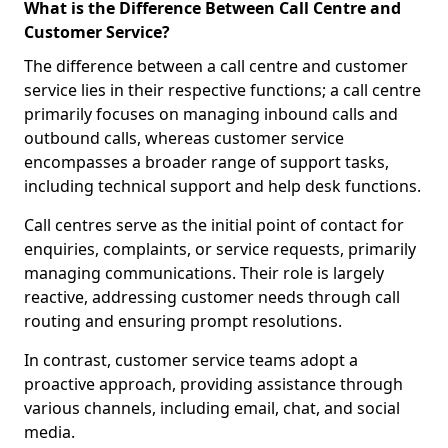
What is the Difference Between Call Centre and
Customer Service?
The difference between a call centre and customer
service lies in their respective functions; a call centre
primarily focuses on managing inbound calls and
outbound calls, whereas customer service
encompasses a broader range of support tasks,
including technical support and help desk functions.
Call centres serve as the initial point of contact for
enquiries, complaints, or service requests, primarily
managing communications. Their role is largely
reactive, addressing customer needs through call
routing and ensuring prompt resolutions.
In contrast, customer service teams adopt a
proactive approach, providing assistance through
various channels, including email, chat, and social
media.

• • • •

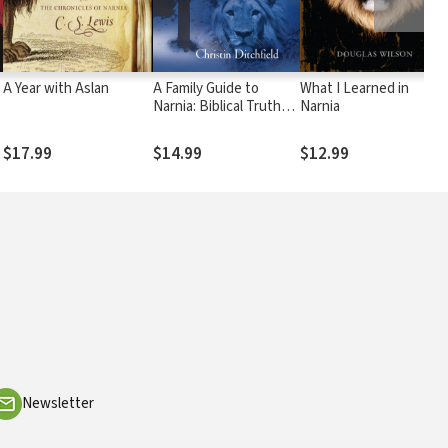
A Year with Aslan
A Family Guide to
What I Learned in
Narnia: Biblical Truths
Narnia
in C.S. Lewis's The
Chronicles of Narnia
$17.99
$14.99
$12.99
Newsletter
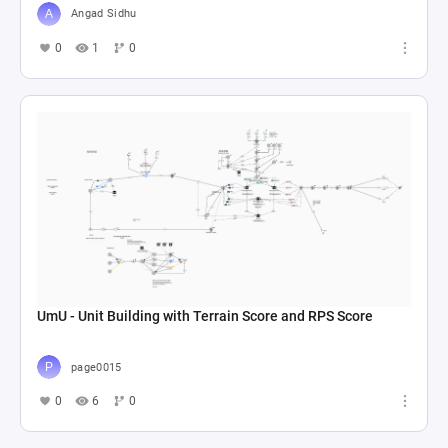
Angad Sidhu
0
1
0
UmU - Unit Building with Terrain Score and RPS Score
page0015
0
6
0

• • • •

**Action item**
For the entries shown above, tally every line containing the word "primarily". Report the tally and nothing else.

**Problem solution**
2